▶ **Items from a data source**
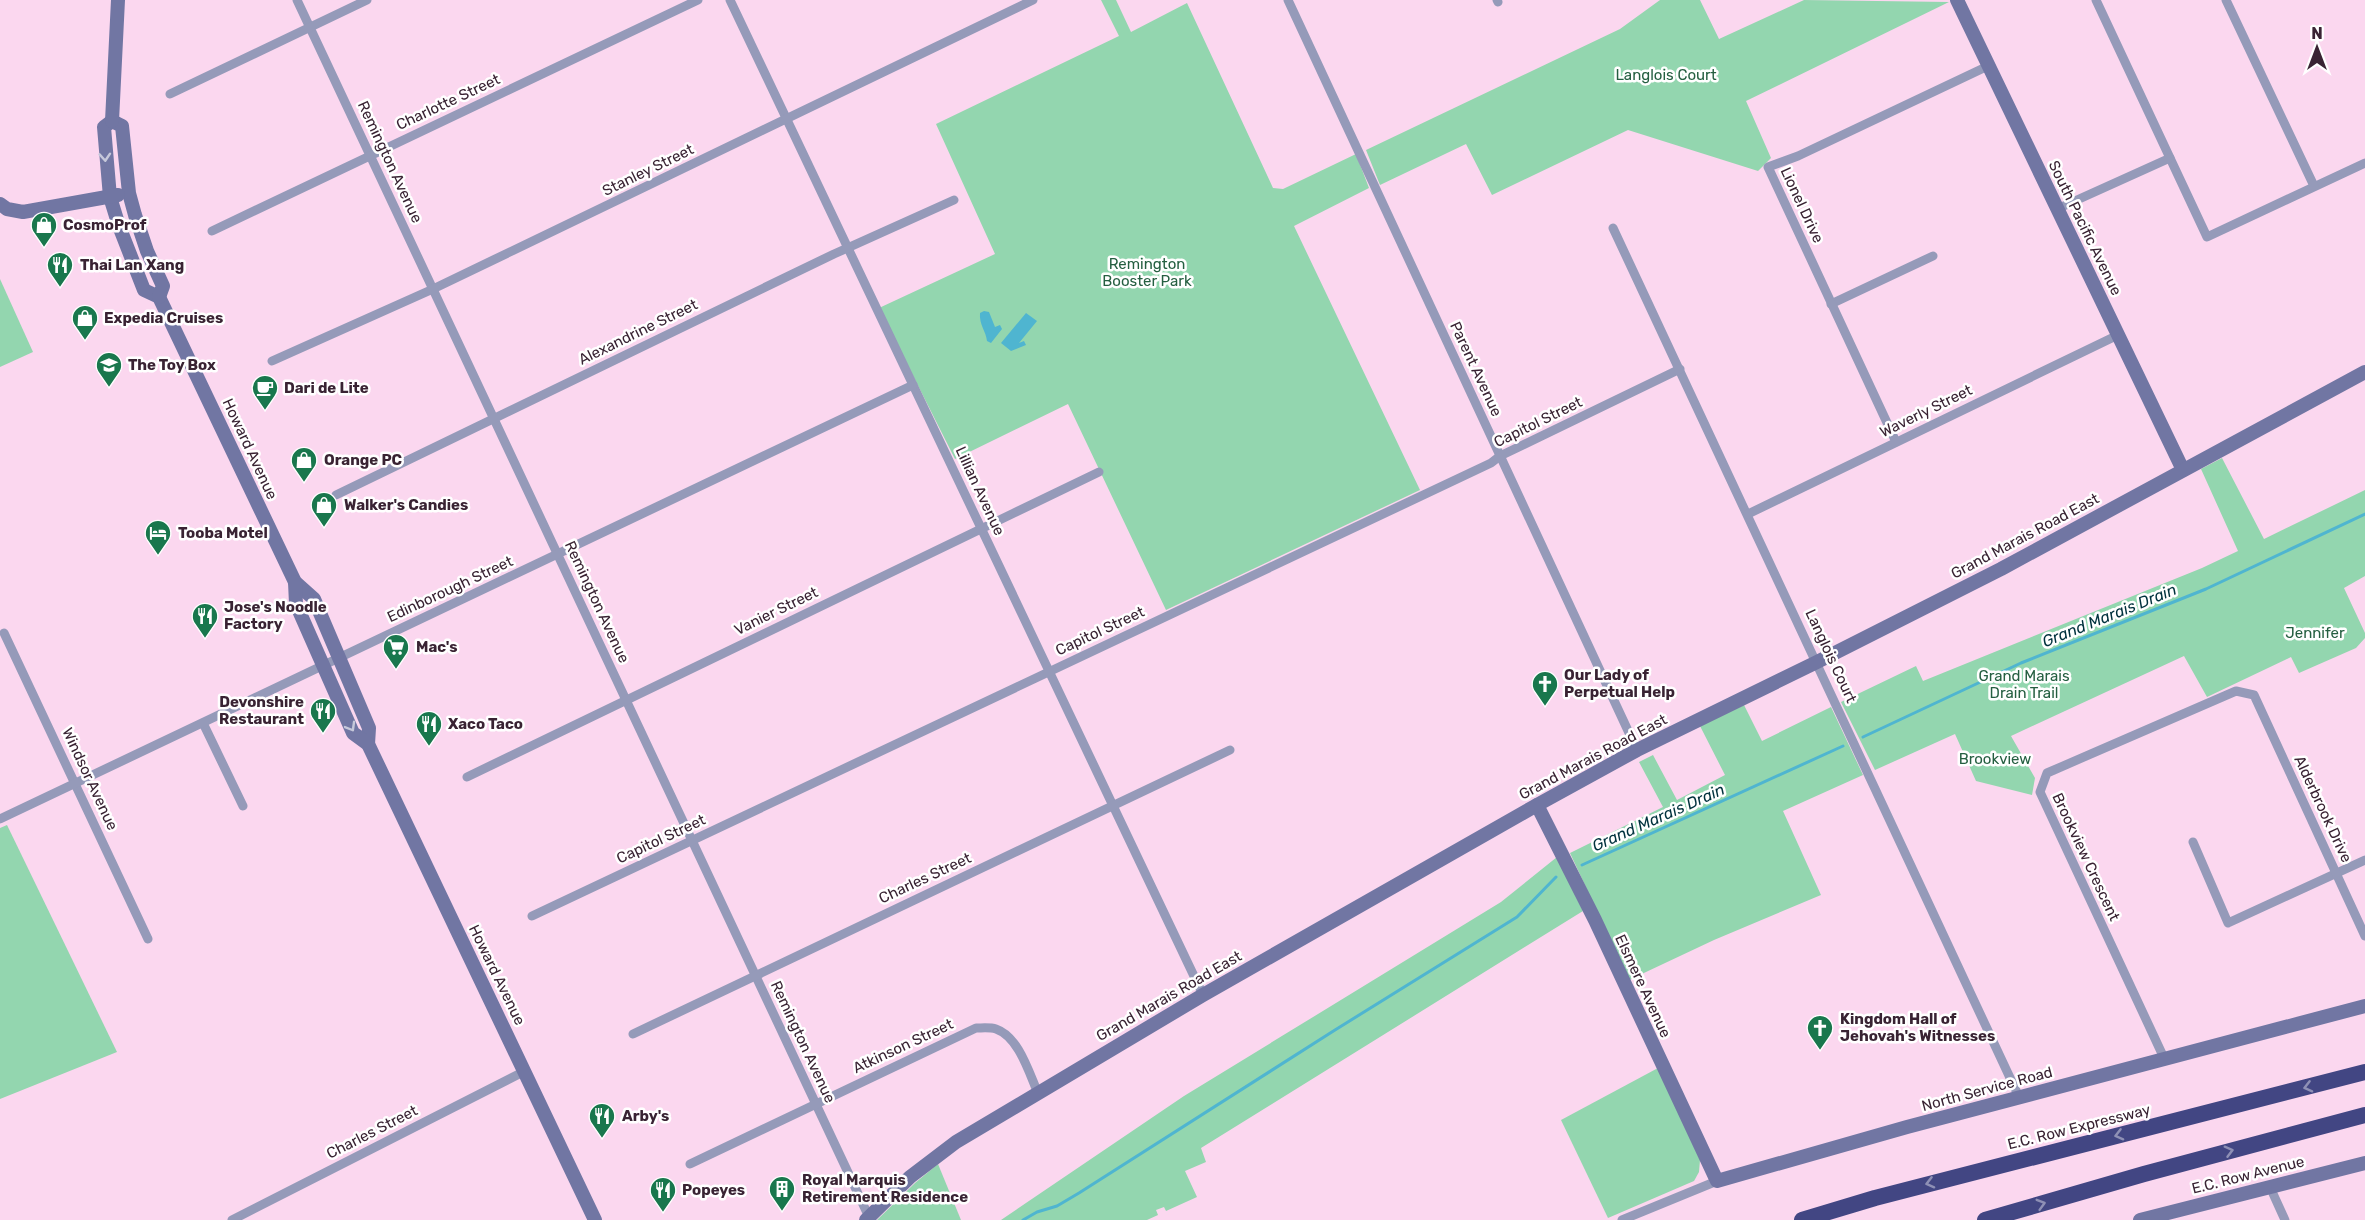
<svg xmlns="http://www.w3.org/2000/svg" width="2365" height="1220" viewBox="0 0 2365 1220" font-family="Rubik,sans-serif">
<rect width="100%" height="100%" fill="#fbd7ef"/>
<!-- green -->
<g fill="#93d6af">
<polygon points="1101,0 1116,0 1131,32 1187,3 1273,188 1283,189 1356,154 1369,188 1294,226 1420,490 1166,610 1068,404 955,459 879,308 995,254 936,124 1119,36"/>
<polygon points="1660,0 1700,0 1719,39 1804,0 1949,2 1746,101 1771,158 1758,171 1628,130 1492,195 1466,144 1380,185 1366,150 1620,29"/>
<polygon points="0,279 33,352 0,367"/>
<polygon points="2222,458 2264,539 2365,490 2365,576 2344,588 2365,633 2365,638 2356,648 2299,673 2291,657 2207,697 2184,656 2011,736 2035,778 2032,795 1976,781 1955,734 1875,770 1841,702 1916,666 1923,681 2202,568 2238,551 2201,469"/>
<polygon points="1744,705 1762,741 1831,707 1863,775 1783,811 1821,895 1714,940 1629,980 1570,853 1663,807 1639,762 1653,755 1677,800 1725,775 1700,726"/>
<polygon points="7,825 117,1052 0,1099 0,828"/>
<polygon points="1557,857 1583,911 1201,1148 1206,1162 1185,1171 1197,1197 1166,1211 1164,1207 1156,1210 1158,1215 1147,1220 1001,1220 1184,1096 1501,902"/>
<polygon points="1658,1068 1700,1160 1699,1172 1694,1181 1608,1218 1561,1120"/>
<polygon points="938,1164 961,1220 877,1220 915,1183"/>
</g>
<!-- water -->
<g fill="#4fb5d0">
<path d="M984,311L989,312L995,327L1000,325L1002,329L991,343L987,341C986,331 979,325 980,313Z"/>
<polygon points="1026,313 1037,321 1019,343 1024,341 1026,345 1011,351 1001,343"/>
</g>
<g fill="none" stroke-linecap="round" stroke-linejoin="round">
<!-- stream -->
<g stroke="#4fb5d0" stroke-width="3">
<polyline points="1863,737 2021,663 2206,589 2365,514"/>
<polyline points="1582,865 1843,746"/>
<polyline points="1023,1220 1037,1212 1057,1206 1079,1193 1335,1030 1517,917 1556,877"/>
</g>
<!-- street -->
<g stroke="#959ab9" stroke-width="9">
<polyline points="297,0 869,1217"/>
<polyline points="730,0 1203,995"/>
<polyline points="1288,0 1637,750"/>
<polyline points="1497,0 1498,2"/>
<polyline points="2096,0 2207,237 2365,163"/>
<polyline points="2226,0 2314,186"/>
<polyline points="170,94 367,0"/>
<polyline points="2057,209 2170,158"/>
<polyline points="1613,228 2019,1097"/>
<polyline points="212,231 698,0"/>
<polyline points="1831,304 1933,256"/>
<polyline points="272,361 433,289 1033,0"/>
<polyline points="1896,442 1768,167 1798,156 1988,66"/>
<polyline points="336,495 834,254 954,200"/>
<polyline points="1748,514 2118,335"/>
<polyline points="4,633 148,939"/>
<polyline points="203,723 243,806"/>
<polyline points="467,777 1099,472"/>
<polyline points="0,819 913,385"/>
<polyline points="2193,842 2228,923 2365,860"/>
<polyline points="532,916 1491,463 1500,456 1680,369"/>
<polyline points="633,1034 1230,750"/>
<polyline points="2164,1058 2040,792 2047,773 2236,691 2254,695 2365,936"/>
<path d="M690,1164L976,1028C982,1028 990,1027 996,1029C1019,1037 1029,1073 1038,1093"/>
<polyline points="2270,1187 2285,1220"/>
<polyline points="232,1220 525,1071"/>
<polyline points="1622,1220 1717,1181"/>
</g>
<!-- secondary -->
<g stroke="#7176a3" stroke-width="14">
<polyline points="1957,0 2183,470"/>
<polyline points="112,121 104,127 110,197 119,226 144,290 159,297 295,582 314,599 369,728 368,744"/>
<polyline points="112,121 122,126 129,193 135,215 147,251 163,286 159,297"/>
<polyline points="112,121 118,0"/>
<polyline points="0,204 7,209 23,212 118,195"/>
<polyline points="295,582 296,604 353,733 368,744 595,1220"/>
<polyline points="1537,805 1595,920 1717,1181 1907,1127 2365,1006"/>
<polyline points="866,1220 910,1177 956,1142 1203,995 1537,805 1637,750 1817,662 2001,569 2365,372"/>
<polyline points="2140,1220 2365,1163"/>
</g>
<!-- highway -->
<g stroke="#424683" stroke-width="16">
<polyline points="1802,1220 1875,1198 2365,1072"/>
<polyline points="1985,1220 2144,1174 2365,1115"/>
</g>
</g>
<!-- one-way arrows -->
<defs><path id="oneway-chevron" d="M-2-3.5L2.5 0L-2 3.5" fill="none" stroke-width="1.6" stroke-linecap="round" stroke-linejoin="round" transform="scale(1.5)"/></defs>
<g stroke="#c6c8da">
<use href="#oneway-chevron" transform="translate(105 157) rotate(86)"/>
<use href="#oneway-chevron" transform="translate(351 727) rotate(60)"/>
</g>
<g stroke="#8e90b5">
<use href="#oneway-chevron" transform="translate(2308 1087) rotate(166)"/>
<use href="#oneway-chevron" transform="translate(2119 1135) rotate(166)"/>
<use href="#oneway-chevron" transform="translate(2229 1151) rotate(-15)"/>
<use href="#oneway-chevron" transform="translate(1930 1183) rotate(166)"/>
<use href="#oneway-chevron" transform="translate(2041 1204) rotate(-16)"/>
</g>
<!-- icons -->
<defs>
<g id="shop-pin" transform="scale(1.35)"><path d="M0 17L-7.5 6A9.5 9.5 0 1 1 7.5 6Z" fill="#19774d" stroke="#fff"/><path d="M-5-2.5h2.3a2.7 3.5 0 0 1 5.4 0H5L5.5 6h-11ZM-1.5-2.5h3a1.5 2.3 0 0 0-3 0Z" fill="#fff"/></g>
<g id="restaurant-pin" transform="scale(1.35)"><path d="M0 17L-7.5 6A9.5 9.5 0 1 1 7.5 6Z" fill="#19774d" stroke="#fff"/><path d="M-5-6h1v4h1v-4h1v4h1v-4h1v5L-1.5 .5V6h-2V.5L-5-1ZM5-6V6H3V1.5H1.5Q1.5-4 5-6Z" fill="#fff"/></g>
<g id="school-pin" transform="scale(1.35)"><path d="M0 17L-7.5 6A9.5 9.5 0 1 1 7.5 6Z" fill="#19774d" stroke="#fff"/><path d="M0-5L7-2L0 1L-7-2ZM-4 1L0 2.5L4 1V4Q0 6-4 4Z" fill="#fff"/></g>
<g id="cafe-pin" transform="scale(1.35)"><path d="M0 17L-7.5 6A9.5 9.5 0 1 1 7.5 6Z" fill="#19774d" stroke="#fff"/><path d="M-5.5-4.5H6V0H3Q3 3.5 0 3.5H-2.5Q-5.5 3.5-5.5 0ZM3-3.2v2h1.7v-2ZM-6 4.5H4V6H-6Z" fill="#fff"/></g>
<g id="hotel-pin" transform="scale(1.35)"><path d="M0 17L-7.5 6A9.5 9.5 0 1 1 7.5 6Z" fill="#19774d" stroke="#fff"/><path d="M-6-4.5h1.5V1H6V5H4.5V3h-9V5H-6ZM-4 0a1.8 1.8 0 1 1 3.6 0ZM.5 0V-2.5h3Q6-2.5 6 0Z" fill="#fff"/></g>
<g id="supermarket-pin" transform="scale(1.35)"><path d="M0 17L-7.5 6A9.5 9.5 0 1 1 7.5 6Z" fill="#19774d" stroke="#fff"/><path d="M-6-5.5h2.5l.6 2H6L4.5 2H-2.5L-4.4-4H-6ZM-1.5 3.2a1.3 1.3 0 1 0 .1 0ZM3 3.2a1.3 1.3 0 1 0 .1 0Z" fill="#fff"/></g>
<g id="church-pin" transform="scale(1.35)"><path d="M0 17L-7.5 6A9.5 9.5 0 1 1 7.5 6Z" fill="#19774d" stroke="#fff"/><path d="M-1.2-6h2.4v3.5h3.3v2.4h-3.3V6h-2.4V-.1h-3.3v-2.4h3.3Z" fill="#fff"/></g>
<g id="building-pin" transform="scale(1.35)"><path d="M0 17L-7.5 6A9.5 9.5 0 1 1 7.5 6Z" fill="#19774d" stroke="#fff"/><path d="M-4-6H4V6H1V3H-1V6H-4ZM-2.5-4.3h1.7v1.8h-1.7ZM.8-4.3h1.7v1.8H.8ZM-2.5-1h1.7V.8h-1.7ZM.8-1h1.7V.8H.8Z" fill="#fff"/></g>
</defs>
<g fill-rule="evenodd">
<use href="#shop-pin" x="44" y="225"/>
<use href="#restaurant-pin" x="60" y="265"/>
<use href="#shop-pin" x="85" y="318"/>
<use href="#school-pin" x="109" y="365"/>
<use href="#cafe-pin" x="265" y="388"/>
<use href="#shop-pin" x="304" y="460"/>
<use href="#shop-pin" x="324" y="505"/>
<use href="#hotel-pin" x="158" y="533"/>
<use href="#restaurant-pin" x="205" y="616"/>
<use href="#supermarket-pin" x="396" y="647"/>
<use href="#church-pin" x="1545" y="684"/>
<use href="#restaurant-pin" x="323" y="711"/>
<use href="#restaurant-pin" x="429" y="724"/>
<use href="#church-pin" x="1820" y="1028"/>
<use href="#restaurant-pin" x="602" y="1116"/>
<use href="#building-pin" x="782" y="1189"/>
<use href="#restaurant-pin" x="663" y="1190"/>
</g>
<g text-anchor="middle" stroke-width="5" stroke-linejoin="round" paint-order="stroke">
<!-- park labels -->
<g font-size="15" fill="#255f41" stroke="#fff">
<text x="1666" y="80">Langlois Court</text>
<text x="1147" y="269">Remington<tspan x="1147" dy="17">Booster Park</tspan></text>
<text x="2315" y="638">Jennifer</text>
<text x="2024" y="681">Grand Marais<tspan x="2024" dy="17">Drain Trail</tspan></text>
<text x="1995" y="764">Brookview</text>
</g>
<!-- street labels -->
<g font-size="15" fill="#392333" stroke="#fff">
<text transform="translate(448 102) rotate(-25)" y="5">Charlotte Street</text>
<text transform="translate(390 162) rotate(65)" y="5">Remington Avenue</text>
<text transform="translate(648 170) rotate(-26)" y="5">Stanley Street</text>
<text transform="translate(1802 205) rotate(65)" y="5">Lionel Drive</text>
<text transform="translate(2085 228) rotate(64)" y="5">South Pacific Avenue</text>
<text transform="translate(638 332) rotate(-26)" y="5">Alexandrine Street</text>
<text transform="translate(1476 369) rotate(65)" y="5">Parent Avenue</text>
<text transform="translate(1926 411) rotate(-26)" y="5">Waverly Street</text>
<text transform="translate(1538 422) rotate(-26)" y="5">Capitol Street</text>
<text transform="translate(250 449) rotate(65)" y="5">Howard Avenue</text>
<text transform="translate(980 491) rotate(65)" y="5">Lillian Avenue</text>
<text transform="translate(2025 536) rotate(-28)" y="5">Grand Marais Road East</text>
<text transform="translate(450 589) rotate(-25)" y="5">Edinborough Street</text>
<text transform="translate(597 602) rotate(65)" y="5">Remington Avenue</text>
<text transform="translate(776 611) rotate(-26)" y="5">Vanier Street</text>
<text transform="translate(1100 631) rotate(-25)" y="5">Capitol Street</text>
<text transform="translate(1831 656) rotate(65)" y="5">Langlois Court</text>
<text transform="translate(1593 757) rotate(-28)" y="5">Grand Marais Road East</text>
<text transform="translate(90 779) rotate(65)" y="5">Windsor Avenue</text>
<text transform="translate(2323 809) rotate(65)" y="5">Alderbrook Drive</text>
<text transform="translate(661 839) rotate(-25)" y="5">Capitol Street</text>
<text transform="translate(2086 857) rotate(65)" y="5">Brookview Crescent</text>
<text transform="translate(925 878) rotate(-25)" y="5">Charles Street</text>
<text transform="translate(497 975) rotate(64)" y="5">Howard Avenue</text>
<text transform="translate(1643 986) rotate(65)" y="5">Elsmere Avenue</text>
<text transform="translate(1169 996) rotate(-30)" y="5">Grand Marais Road East</text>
<text transform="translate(803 1042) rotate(65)" y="5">Remington Avenue</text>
<text transform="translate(903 1046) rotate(-25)" y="5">Atkinson Street</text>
<text transform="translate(1987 1089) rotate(-15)" y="5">North Service Road</text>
<text transform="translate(2079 1127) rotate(-14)" y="5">E.C. Row Expressway</text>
<text transform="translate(372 1132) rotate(-27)" y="5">Charles Street</text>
<text transform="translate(2248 1175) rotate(-14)" y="5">E.C. Row Avenue</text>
</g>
<!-- poi labels -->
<g font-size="15" font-weight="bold" fill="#392333" stroke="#fff" text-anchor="start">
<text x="63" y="230">CosmoProf</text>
<text x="80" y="270">Thai Lan Xang</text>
<text x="104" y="323">Expedia Cruises</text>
<text x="128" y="370">The Toy Box</text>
<text x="284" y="393">Dari de Lite</text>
<text x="324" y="465">Orange PC</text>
<text x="344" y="510">Walker's Candies</text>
<text x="178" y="538">Tooba Motel</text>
<text x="224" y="612">Jose's Noodle<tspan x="224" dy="17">Factory</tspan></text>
<text x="416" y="652">Mac's</text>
<text x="1564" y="680">Our Lady of<tspan x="1564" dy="17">Perpetual Help</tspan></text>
<text x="304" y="707" text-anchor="end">Devonshire<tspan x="304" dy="17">Restaurant</tspan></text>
<text x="448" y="729">Xaco Taco</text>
<text x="1840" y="1024">Kingdom Hall of<tspan x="1840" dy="17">Jehovah's Witnesses</tspan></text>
<text x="622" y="1121">Arby's</text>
<text x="802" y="1185">Royal Marquis<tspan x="802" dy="17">Retirement Residence</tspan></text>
<text x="682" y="1195">Popeyes</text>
</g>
<!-- water labels -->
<g font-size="16" font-style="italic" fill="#00313d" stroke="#fff">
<text transform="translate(2109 615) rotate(-22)" y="6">Grand Marais Drain</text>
<text transform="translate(1658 817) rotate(-24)" y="6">Grand Marais Drain</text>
</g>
</g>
<!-- north arrow -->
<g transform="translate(2317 48)" stroke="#ffffff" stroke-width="4.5" paint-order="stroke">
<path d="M0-4.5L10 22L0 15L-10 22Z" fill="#392333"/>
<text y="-9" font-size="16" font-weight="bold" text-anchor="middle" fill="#392333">N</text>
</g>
</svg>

▶ **WORK INSTRUCTION**
Where does the word "bold" appear in the records above? Return every line that holds it.

▶ **RESPONSE**
<g font-size="15" font-weight="bold" fill="#392333" stroke="#fff" text-anchor="start">
<text y="-9" font-size="16" font-weight="bold" text-anchor="middle" fill="#392333">N</text>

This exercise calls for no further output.